The Harm of Excessive Radiation to the Brain

The short term complications from the difference may very well be hard to sort out, but long term there have (my emphasis because it opinion) to be differences. Radiation simply isn’t good for normal brain tissue – it can’t be. Seems crazy to me that somehow, I even have to argue that.

Now, if you are in the business of managing healthcare costs then I guess you can argue value, but as a physician who takes care of cancer patients, I’m thrilled to be aligned with what, I believe, will result in better outcomes long-term. The radiation dose above is not a theoretical difference – it is our best estimate of exactly how much dose this particular patient will receive if treated with photons vs. protons. You can ague (if you want) that it hasn’t been proven to make a difference, and while that may be true on some level, I can point to example after example of common sense historical changes in radiation treatment that show; very simply, that less radiation and more targeted treatments result in better outcomes.

If proton facilities did not exist, or you are in the evaluation phase of a potential future project, then the cost / benefit discussion is real. But once the resources are in place, it is a poor time to push that argument. Rather, we should be supportive of progress in the management of cancer. And:

Less radiation to normal healthy brain tissue seems like progress.
===
- [Work to be completed] Continue the essay on excess radiation to the brain, starting after its last sentence.

(Collected data)
===
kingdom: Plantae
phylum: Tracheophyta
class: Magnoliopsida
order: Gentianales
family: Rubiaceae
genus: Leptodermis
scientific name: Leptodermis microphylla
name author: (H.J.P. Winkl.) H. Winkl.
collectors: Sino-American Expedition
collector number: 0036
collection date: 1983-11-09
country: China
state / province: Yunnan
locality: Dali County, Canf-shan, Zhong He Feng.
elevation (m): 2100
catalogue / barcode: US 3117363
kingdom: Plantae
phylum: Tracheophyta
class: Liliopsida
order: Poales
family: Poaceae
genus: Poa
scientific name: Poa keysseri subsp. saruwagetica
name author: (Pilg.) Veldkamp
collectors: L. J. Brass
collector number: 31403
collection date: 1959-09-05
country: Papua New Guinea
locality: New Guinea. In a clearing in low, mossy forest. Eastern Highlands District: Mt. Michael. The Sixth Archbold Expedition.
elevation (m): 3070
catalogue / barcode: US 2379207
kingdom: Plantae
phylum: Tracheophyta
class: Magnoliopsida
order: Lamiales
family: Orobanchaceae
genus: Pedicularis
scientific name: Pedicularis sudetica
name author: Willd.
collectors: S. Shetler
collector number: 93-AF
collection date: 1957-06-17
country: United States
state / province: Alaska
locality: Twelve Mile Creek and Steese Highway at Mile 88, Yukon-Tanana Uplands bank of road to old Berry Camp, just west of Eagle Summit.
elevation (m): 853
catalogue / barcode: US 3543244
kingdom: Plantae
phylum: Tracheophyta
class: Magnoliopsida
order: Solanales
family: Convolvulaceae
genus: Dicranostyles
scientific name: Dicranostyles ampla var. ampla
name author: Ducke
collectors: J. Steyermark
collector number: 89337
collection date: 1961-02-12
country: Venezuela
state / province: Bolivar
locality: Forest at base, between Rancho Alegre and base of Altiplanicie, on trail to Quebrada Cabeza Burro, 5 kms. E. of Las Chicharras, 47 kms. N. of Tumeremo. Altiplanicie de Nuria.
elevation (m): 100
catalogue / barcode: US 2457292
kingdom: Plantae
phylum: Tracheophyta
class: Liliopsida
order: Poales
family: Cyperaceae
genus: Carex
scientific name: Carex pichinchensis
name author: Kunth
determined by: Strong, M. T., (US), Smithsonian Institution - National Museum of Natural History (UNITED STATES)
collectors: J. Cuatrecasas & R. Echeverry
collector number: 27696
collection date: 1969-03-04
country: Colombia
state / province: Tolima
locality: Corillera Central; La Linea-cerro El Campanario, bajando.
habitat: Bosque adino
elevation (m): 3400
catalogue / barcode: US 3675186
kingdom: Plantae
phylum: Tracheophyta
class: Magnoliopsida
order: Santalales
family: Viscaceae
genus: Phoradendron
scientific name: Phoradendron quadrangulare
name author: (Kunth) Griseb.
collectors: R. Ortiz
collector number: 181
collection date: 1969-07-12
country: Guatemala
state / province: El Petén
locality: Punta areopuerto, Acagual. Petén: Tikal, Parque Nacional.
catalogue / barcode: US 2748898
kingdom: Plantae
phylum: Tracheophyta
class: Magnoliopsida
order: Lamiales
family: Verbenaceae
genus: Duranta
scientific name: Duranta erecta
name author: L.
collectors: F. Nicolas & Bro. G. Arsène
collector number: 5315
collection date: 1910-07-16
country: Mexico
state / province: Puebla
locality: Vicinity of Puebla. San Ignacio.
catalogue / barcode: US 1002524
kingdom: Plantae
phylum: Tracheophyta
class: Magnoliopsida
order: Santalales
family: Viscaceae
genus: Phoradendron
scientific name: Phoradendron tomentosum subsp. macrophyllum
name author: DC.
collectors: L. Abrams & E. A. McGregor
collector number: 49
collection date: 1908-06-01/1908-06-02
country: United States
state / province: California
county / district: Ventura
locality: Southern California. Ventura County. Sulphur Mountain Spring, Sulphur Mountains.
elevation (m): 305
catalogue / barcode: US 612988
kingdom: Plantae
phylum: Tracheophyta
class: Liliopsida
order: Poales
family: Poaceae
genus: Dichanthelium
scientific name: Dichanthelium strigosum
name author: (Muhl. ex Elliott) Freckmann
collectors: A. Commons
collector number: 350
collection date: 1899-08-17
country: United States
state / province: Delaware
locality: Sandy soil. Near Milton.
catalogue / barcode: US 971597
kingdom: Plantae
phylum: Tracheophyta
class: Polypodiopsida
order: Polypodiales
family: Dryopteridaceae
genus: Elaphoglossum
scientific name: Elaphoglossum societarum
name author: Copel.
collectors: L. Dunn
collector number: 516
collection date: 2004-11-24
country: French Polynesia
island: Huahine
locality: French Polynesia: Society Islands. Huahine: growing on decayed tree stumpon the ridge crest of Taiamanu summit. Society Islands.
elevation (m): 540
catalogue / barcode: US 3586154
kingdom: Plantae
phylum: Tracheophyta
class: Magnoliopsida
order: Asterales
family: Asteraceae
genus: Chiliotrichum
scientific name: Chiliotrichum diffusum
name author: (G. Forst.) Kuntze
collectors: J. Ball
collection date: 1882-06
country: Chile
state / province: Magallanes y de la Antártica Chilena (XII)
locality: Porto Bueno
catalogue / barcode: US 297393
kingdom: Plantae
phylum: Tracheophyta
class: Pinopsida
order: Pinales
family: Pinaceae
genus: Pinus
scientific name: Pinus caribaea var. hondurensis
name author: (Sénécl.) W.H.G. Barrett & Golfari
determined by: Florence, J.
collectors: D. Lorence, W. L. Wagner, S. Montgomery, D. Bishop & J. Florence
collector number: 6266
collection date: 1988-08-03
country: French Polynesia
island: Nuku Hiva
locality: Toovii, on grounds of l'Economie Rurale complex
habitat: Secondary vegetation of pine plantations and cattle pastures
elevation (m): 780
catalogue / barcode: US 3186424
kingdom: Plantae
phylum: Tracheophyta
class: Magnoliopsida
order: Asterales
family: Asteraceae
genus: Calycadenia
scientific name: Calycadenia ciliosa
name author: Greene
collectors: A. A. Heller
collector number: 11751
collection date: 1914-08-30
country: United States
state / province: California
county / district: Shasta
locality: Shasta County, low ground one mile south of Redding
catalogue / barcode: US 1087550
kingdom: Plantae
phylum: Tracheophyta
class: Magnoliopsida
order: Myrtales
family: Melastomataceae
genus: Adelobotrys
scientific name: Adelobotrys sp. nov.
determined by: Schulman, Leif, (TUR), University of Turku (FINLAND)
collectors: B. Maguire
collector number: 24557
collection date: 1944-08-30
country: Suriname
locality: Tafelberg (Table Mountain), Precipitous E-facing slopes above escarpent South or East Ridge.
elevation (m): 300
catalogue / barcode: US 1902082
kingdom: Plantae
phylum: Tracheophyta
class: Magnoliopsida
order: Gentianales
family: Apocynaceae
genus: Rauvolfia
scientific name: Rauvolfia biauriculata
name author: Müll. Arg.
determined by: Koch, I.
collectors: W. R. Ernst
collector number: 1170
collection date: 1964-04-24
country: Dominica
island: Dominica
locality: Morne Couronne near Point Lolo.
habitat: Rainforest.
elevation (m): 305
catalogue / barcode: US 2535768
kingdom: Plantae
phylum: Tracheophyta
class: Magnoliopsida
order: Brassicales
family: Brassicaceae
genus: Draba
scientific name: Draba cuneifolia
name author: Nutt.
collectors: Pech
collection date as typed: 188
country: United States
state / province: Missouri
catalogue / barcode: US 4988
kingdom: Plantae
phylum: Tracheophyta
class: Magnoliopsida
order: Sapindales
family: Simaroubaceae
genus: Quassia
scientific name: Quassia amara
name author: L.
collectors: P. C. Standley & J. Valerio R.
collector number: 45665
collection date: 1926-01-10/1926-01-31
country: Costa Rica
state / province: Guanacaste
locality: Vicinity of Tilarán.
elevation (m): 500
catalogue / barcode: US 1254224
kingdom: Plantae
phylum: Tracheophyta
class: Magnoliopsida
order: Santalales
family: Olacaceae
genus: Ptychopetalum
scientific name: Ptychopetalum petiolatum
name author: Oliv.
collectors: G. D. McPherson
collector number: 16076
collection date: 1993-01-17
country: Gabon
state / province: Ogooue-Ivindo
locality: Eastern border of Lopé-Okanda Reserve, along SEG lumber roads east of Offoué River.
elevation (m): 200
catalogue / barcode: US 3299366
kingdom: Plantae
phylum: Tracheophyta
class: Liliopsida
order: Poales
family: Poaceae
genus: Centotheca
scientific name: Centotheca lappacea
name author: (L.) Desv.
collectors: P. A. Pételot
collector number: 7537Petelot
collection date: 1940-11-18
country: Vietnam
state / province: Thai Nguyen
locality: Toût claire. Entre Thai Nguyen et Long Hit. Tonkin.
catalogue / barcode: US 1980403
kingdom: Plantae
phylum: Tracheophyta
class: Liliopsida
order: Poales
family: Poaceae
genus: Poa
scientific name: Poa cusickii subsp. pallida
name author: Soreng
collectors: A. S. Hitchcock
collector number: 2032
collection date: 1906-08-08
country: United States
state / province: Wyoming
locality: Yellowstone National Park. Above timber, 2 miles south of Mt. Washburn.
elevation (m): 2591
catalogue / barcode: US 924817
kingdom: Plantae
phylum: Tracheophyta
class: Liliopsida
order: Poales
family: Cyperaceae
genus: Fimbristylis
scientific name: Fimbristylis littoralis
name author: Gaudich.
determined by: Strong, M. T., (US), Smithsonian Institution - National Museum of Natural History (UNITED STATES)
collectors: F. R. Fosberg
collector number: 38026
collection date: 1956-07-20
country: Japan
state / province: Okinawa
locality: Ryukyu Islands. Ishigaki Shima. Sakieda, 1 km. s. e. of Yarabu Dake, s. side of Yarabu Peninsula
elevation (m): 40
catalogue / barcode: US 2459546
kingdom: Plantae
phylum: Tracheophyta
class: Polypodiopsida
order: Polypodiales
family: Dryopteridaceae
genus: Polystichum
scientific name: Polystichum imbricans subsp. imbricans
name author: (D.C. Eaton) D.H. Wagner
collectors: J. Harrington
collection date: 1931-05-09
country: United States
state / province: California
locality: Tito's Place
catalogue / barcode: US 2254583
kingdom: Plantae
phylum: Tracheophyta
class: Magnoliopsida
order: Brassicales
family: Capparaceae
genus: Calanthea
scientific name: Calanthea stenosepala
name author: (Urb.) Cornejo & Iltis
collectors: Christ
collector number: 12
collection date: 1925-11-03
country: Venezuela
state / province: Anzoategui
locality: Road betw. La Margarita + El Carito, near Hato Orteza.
===
- [Exercise response]
Data Suporting Proton Therapy Treatment for CNS

So now, lets look at some data and trials – there isn’t much and it isn’t large studies because ASTRO, experts, the proton industry and insurance haven’t supported using it for a number of complex issues that would take me much longer to walk through.

A few articles:

So this study showed that kids who had the hippocampus treated to 20 Gy or more showed short and long term verbal and visual memory issues at just 3 years of follow-up. In our adult example, that region in the opposite uninvolved area receives about 10 Gy. We know dose does damage according to the study above. The question becomes; in an adult is the effect less (which is likely) and how much less at half the dose and then trying to translate that into a dollar figure. Let’s say the patient in our example is around 50 – what will the effect be on a that patient at age 70? What is the dollar figure that is worth? (I don’t believe that is my role and not sure you can ever really answer that)

Here is a study that simply shows that there is work and progress being made with proton therapy in the treatment of CNS tumors. Small study – showing some patients, even with protons can have neuroendocrine deficiencies from radiation. So even with the most targeted approaches, we can still see side effects from the radiation from treatment of normal, not at risk areas of the brain.

This final one is very interesting. It looks at whole brain treatment (Not what is shown above) using x-rays and whether or not you can show that sparing the hippocampus (memory part of the brain) can improve patient outcomes. This study shows that 1) everyone understands radiation does damage, 2) there are critical areas to try and avoid dose delivery, 3) and that memory and outcome can be improved with better technology that is often more complicated and more expensive. So the results:

Big surprise here – IT WORKS! Less radiation on the photon x-ray side improves outcomes! Based on this study, they quickly recommend that IMRT with hippocampal sparing should be considered standard of care.

Conclusion

Again, it is a great study – I agree with the results. I just wish we had this type of enthusiasm when it came to cases like the one I presented here today.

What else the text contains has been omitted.